*EXERCISE PROMPT:* Among the lines below, how many have the word "Left"? The reply is that number alone.

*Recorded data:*

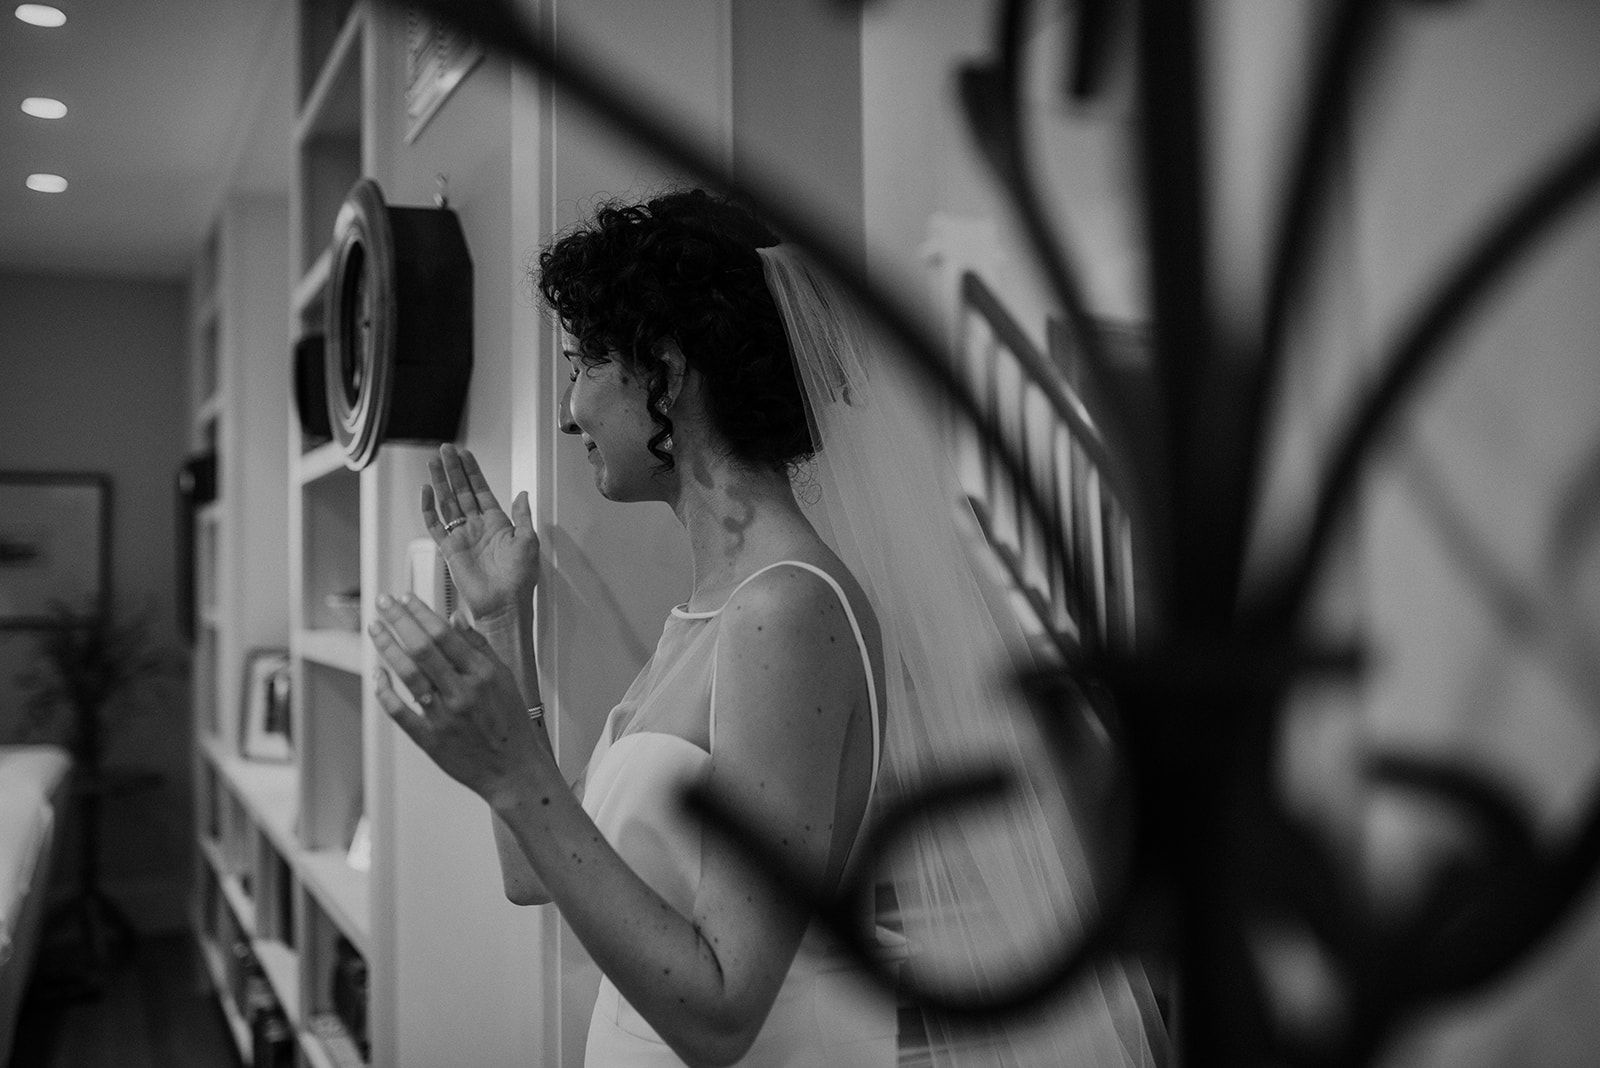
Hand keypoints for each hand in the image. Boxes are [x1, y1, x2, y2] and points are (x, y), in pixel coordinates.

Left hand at [369, 592, 546, 802]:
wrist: (513, 770)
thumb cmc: (511, 725)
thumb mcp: (505, 679)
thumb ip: (479, 647)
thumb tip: (456, 619)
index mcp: (483, 675)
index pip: (445, 634)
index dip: (420, 612)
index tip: (406, 598)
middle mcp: (462, 692)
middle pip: (422, 648)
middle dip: (398, 621)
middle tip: (383, 604)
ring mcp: (444, 716)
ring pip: (407, 674)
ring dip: (387, 648)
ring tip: (375, 629)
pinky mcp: (429, 738)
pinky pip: (399, 711)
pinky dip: (385, 691)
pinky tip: (377, 674)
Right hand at [425, 444, 539, 623]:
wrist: (505, 605)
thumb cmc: (519, 579)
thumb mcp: (529, 541)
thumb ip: (522, 515)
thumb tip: (523, 493)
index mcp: (497, 523)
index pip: (481, 489)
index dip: (473, 471)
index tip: (465, 454)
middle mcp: (477, 527)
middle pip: (461, 491)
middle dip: (453, 470)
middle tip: (445, 450)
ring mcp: (462, 537)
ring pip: (447, 503)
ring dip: (440, 482)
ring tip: (433, 462)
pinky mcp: (449, 550)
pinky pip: (435, 525)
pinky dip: (429, 508)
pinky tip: (426, 492)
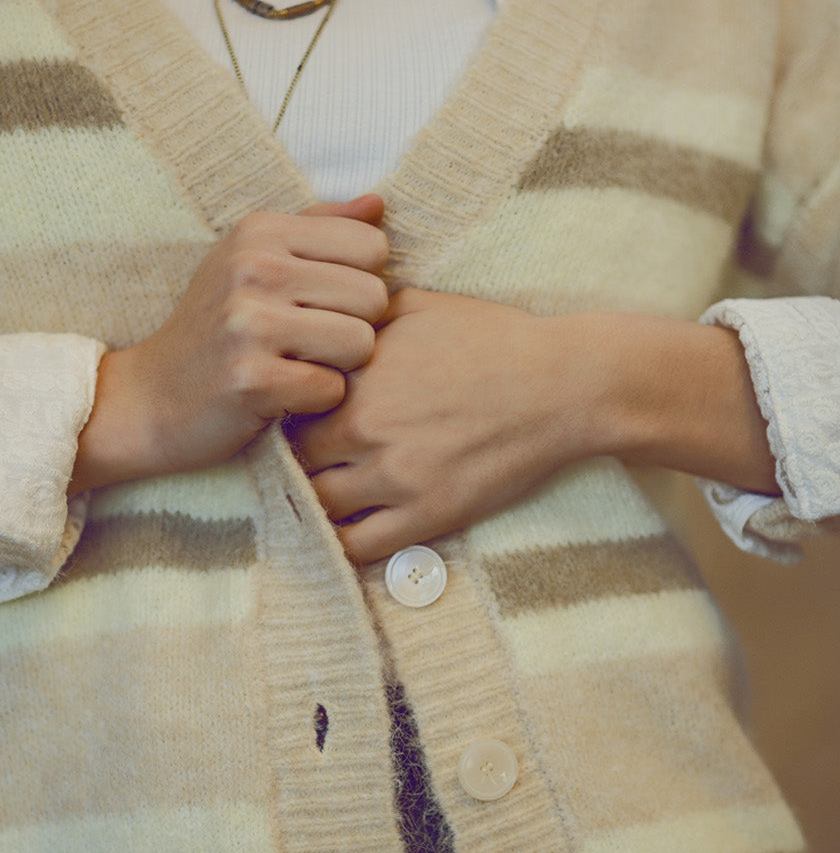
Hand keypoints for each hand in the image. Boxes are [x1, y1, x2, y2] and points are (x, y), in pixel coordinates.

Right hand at [71, 195, 388, 492]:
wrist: (149, 398)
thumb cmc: (214, 327)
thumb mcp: (251, 260)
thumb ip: (318, 229)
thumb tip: (379, 204)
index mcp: (260, 231)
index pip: (372, 246)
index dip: (360, 282)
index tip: (320, 303)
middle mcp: (253, 268)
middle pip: (374, 296)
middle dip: (355, 328)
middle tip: (311, 343)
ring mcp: (249, 324)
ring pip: (360, 343)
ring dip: (339, 367)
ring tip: (298, 366)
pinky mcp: (251, 380)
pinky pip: (332, 390)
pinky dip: (314, 402)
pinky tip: (282, 396)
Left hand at [292, 287, 594, 562]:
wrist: (563, 385)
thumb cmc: (495, 339)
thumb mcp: (418, 306)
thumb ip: (361, 317)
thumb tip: (323, 315)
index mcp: (357, 375)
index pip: (288, 402)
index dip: (288, 411)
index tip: (297, 415)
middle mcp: (365, 426)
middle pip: (295, 456)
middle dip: (299, 456)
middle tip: (311, 457)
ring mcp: (395, 476)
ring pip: (318, 503)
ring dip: (318, 499)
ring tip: (331, 491)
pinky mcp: (427, 515)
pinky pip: (358, 546)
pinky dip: (344, 541)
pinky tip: (351, 528)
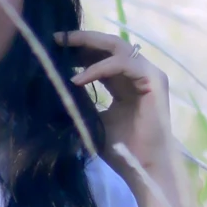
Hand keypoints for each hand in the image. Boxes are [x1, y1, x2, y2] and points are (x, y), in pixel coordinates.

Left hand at [54, 27, 172, 179]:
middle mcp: (139, 74)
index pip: (101, 56)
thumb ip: (81, 101)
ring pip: (117, 47)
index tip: (53, 47)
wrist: (141, 168)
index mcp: (125, 82)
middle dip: (81, 39)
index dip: (78, 49)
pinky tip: (79, 79)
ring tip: (63, 49)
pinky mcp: (154, 81)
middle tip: (56, 38)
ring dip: (88, 45)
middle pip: (109, 44)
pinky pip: (123, 63)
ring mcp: (149, 75)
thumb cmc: (121, 150)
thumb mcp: (93, 119)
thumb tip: (53, 88)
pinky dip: (99, 68)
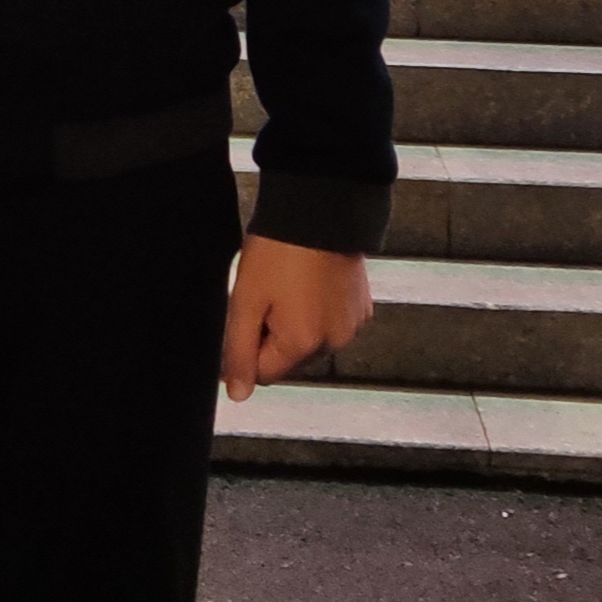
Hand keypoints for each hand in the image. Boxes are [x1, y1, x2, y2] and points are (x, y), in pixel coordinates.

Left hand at [222, 237, 371, 401]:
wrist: (320, 206)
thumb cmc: (279, 249)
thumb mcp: (246, 299)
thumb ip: (239, 351)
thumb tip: (238, 394)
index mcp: (303, 344)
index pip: (264, 372)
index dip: (248, 344)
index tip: (246, 312)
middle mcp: (334, 342)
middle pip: (289, 357)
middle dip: (273, 332)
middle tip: (267, 291)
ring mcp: (352, 324)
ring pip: (310, 339)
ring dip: (296, 321)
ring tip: (289, 281)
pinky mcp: (363, 306)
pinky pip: (331, 320)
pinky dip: (317, 308)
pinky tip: (309, 278)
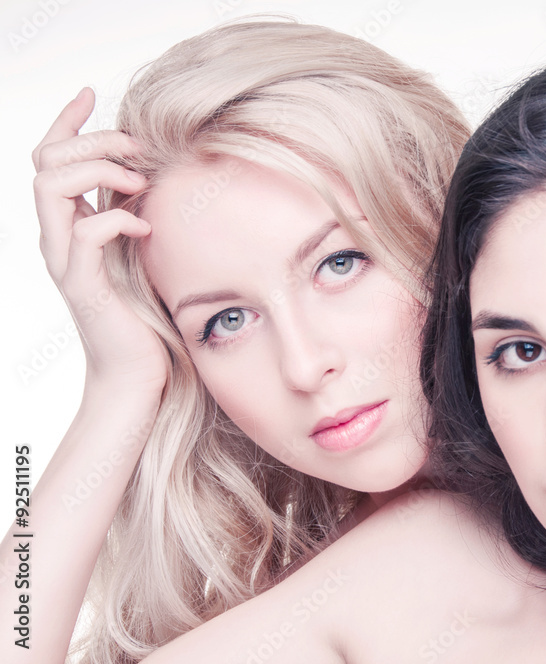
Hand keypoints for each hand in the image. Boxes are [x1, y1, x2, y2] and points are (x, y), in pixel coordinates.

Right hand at [32, 88, 167, 394]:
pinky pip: (85, 234)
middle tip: (135, 149)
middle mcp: (58, 239)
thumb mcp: (143, 251)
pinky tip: (145, 227)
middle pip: (45, 161)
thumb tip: (154, 174)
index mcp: (70, 226)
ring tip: (137, 184)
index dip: (66, 121)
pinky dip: (116, 219)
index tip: (89, 93)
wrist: (140, 374)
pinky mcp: (84, 287)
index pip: (50, 159)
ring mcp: (66, 262)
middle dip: (91, 140)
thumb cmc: (148, 315)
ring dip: (98, 171)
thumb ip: (135, 213)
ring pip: (51, 186)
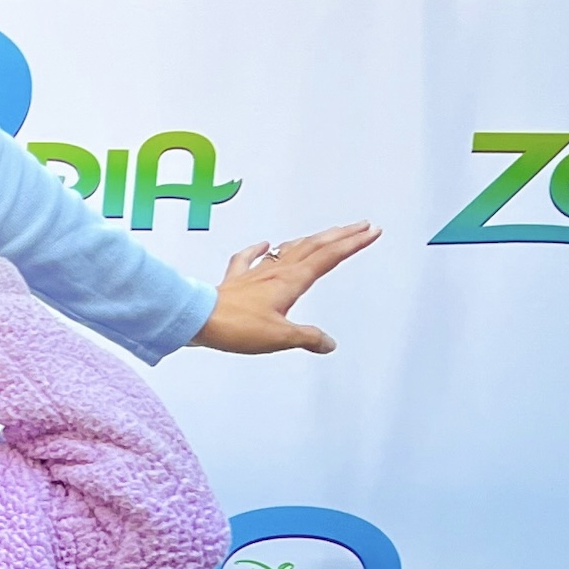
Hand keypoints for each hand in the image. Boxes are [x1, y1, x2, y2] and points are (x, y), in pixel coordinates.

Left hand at [190, 223, 380, 354]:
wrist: (196, 318)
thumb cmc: (235, 327)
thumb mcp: (280, 337)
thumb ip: (307, 338)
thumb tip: (328, 343)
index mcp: (290, 281)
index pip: (329, 257)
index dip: (352, 244)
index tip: (372, 232)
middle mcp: (274, 271)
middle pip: (313, 246)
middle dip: (340, 235)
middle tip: (361, 225)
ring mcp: (254, 273)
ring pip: (288, 249)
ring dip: (310, 240)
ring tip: (326, 234)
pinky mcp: (236, 281)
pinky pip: (249, 258)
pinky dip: (260, 249)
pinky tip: (264, 243)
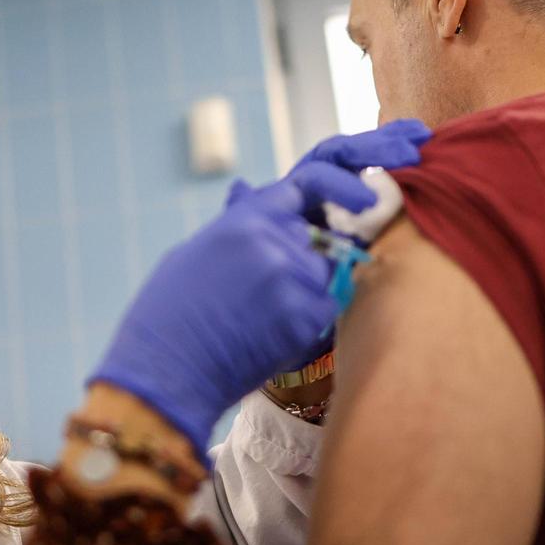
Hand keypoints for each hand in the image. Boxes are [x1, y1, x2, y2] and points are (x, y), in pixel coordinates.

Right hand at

*SOLVED EXERCISE:* 5